Pé frio
Crescemos ouvindo que “pé frio” é aquele sujeito azarado, sem sorte na vida e que sempre se dá mal. E mais, além de não obter sucesso, leva consigo os outros, sendo responsável pelo desastre coletivo. Se isso é verdade, pobre Balse!
Na medida que os dias vão ficando mais frios, a quantidade de roupa e elementos que são colocados na cama vão aumentando, obviamente. Enquanto no verão basta o inseparável edredom, no invero há espaço para um pesado e sufocante cobertor de penas que retém todo e qualquer resquício de calor liberado pelo corpo. A cama transforma-se em uma sauna.
Dependendo do dia — sua temperatura, para ser mais específico –, são necessários não só cobertores, como também um pijama, até para facilitar na hora de levantar no outro dia. E, como não podiam ficar de fora, os pés também passam ser cobertos até mesmo durante à noite com meias. Ficam quentinhos, mesmo quando escapam da proteção das cobertas.
Um problema, porém, que vem ocorrendo com certa freqüência, é quando um “pé” da meia escapa.
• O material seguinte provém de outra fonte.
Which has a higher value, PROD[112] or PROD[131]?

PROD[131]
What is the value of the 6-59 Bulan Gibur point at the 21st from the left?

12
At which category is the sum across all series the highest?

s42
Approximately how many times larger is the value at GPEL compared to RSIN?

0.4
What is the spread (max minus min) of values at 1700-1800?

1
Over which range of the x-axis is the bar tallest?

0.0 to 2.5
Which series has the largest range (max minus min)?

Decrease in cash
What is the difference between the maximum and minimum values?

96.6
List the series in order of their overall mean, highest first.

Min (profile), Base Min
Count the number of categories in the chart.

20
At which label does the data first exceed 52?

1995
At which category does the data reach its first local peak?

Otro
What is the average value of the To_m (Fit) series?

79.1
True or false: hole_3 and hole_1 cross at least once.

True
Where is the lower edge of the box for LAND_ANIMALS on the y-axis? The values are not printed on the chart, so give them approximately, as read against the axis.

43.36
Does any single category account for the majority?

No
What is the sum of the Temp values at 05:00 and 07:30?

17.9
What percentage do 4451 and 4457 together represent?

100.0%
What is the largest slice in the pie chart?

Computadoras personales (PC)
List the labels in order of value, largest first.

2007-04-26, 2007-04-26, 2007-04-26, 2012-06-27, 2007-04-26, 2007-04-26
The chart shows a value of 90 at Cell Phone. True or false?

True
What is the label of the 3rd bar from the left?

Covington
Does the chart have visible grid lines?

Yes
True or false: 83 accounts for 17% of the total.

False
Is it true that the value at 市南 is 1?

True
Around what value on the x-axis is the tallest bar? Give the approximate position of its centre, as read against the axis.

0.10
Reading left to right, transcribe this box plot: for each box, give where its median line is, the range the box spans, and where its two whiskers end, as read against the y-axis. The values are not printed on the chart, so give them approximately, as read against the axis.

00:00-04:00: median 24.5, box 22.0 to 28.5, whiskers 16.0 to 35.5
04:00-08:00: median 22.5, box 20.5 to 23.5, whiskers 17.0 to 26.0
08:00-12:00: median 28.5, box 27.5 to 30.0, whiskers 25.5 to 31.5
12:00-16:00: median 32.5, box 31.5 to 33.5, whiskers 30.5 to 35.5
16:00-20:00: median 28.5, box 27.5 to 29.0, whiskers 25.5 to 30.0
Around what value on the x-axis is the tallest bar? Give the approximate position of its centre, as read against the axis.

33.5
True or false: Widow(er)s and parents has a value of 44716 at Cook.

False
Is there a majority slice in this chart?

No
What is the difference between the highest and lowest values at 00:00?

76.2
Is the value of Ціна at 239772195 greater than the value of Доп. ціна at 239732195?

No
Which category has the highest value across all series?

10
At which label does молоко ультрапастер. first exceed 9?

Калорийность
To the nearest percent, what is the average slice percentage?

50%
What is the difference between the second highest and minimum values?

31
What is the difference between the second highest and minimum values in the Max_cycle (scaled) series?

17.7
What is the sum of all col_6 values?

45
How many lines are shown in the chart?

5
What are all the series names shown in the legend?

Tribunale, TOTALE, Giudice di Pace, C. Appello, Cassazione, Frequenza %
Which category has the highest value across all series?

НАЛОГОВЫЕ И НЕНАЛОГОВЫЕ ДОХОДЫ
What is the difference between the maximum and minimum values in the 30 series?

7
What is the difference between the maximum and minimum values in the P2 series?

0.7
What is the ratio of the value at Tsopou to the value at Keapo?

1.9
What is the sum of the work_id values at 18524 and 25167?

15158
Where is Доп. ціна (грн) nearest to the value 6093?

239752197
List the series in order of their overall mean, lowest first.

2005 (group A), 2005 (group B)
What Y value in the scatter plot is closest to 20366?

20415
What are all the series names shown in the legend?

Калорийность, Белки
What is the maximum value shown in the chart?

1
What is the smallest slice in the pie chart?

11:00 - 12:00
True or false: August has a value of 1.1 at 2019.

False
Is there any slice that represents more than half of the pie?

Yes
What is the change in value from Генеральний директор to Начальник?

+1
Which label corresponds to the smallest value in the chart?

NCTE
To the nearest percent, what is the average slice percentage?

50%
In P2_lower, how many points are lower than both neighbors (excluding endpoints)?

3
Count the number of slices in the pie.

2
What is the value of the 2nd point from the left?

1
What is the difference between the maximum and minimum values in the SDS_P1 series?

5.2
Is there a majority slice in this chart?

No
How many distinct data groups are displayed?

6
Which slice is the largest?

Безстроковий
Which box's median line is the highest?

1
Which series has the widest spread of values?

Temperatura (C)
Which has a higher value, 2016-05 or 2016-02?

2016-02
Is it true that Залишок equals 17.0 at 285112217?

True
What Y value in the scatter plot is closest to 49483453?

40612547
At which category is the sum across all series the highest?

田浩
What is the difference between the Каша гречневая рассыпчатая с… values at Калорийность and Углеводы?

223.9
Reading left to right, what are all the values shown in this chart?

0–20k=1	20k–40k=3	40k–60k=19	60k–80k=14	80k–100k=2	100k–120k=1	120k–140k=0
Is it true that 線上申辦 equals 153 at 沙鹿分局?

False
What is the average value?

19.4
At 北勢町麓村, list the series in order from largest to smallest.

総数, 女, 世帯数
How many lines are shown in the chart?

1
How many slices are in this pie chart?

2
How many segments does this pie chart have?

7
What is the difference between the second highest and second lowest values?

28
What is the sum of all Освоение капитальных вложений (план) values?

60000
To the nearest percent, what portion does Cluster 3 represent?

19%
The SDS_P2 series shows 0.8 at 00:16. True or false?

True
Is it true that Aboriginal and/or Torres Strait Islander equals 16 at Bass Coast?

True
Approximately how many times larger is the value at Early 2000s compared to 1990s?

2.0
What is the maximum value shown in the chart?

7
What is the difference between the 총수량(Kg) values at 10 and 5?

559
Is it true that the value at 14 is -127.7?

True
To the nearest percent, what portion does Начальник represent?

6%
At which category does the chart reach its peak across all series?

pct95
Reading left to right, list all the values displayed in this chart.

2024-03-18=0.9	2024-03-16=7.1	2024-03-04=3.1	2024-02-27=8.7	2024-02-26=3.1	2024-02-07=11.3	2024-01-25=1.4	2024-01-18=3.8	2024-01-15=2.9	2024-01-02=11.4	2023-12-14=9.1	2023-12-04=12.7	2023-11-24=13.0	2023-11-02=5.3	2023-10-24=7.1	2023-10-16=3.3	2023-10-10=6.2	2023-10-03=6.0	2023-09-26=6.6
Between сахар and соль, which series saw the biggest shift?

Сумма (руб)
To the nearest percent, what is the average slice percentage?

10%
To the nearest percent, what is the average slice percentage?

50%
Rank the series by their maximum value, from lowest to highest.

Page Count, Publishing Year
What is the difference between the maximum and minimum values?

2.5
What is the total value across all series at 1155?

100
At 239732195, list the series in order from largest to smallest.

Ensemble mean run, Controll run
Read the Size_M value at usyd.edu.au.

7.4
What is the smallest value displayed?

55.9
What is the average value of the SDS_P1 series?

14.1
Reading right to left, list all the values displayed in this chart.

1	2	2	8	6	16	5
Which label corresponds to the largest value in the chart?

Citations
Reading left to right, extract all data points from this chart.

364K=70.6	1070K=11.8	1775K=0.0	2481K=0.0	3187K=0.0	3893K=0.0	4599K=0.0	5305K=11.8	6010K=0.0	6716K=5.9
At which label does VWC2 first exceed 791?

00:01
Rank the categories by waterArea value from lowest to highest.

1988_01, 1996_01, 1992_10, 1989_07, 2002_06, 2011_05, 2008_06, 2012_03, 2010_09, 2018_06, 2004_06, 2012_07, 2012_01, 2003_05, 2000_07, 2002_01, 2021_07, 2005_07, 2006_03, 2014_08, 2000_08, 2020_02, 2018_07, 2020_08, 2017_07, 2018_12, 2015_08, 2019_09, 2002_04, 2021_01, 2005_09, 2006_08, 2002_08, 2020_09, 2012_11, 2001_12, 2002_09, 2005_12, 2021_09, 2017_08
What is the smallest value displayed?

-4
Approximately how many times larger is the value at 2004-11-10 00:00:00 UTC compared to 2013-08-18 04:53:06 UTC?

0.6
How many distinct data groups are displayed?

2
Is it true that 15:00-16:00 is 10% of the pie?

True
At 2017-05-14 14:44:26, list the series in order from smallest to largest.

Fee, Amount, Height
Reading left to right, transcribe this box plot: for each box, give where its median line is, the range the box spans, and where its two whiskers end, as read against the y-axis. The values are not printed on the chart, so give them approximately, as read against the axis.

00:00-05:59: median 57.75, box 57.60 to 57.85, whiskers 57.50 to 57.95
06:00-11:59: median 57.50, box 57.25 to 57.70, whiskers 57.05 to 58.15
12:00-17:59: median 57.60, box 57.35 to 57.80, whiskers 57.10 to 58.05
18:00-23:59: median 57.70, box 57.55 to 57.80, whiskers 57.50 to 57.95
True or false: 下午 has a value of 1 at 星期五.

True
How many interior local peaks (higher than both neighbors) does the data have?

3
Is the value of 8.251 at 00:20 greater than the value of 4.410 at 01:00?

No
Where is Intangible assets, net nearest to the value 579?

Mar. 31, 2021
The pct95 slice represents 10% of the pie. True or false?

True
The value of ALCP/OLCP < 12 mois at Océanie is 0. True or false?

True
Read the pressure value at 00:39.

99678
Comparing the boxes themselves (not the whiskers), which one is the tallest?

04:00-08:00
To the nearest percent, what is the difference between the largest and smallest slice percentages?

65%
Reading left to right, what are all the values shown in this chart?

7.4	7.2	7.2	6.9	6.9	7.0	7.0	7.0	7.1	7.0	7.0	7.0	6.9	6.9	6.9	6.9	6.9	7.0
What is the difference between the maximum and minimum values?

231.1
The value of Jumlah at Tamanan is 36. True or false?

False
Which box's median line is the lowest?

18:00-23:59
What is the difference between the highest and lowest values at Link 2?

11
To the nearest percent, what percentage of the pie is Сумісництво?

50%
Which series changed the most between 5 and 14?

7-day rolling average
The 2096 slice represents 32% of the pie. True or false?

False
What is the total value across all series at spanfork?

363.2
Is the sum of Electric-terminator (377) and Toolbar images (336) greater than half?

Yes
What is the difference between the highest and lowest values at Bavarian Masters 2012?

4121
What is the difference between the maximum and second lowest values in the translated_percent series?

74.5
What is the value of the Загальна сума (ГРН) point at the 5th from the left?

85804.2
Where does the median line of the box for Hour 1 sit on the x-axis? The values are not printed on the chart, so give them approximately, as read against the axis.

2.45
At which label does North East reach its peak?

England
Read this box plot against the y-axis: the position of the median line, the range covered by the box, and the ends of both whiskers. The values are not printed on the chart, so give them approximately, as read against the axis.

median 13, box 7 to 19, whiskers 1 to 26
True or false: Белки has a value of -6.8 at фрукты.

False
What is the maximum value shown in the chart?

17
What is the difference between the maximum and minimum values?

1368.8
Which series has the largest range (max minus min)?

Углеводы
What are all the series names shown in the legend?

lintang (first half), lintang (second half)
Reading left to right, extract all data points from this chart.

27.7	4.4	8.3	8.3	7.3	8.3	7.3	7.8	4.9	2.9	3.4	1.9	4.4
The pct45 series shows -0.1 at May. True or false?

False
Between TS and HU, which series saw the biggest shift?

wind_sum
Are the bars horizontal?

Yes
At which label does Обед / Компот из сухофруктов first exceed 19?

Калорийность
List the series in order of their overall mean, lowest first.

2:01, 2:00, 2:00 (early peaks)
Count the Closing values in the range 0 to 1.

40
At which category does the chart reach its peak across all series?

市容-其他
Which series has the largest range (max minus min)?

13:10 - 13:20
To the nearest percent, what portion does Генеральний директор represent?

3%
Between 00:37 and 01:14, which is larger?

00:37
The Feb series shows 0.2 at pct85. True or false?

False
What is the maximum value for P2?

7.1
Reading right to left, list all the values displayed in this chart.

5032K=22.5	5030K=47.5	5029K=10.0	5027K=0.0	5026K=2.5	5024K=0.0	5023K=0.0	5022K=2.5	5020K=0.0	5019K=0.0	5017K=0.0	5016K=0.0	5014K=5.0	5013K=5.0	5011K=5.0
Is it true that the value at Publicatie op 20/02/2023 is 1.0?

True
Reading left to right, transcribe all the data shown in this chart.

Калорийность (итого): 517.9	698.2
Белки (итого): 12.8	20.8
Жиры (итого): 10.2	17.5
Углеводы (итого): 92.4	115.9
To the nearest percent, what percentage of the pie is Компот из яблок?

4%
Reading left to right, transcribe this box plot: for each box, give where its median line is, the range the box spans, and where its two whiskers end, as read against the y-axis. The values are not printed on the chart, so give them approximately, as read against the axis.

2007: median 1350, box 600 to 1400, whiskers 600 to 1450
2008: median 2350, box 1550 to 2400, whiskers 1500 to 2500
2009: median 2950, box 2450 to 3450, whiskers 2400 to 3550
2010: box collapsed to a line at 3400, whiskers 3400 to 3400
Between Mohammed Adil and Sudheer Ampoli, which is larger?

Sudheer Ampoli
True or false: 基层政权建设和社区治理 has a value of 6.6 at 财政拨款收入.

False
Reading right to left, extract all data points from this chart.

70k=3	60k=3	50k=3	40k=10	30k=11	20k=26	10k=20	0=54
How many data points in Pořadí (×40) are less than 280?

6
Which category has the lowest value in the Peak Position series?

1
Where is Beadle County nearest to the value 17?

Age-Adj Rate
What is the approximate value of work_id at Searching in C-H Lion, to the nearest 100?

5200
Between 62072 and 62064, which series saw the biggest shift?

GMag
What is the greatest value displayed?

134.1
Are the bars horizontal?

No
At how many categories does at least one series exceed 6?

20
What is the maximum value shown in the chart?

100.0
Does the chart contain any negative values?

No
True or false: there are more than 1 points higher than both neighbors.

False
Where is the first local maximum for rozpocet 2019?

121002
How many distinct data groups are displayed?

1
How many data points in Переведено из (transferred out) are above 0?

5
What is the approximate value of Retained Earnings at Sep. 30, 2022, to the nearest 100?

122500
Nas primeiras horas da manhã, a primeira sensação que se tem não é aquela “que belos sonhos tive” e sim “que diabos fez meu pé ficar gelado desse jeito?!”
Triste futuro para um pé frio. Enquanto seu fiel companheiro permanece coberto, o outro, desolado, enfrenta o frio dos pampas desprotegido, sofrendo, e completamente nu!
Pobre pé, sensível, tamanho 43/44. Se continuar desse jeito, serei obrigado a usar algum tipo de suspensório para meias, ou atá-las usando fita adesiva. Já pensei em ambas situações. Sim, pensei. A primeira foi vetada pois não existe uma superfície adequada para fixar as cordinhas; a segunda também, pois prefiro mil vezes passar frio nos pés a depilar as pernas. Afinal, gaúcho que é gaúcho dorme sob geada e acorda suado!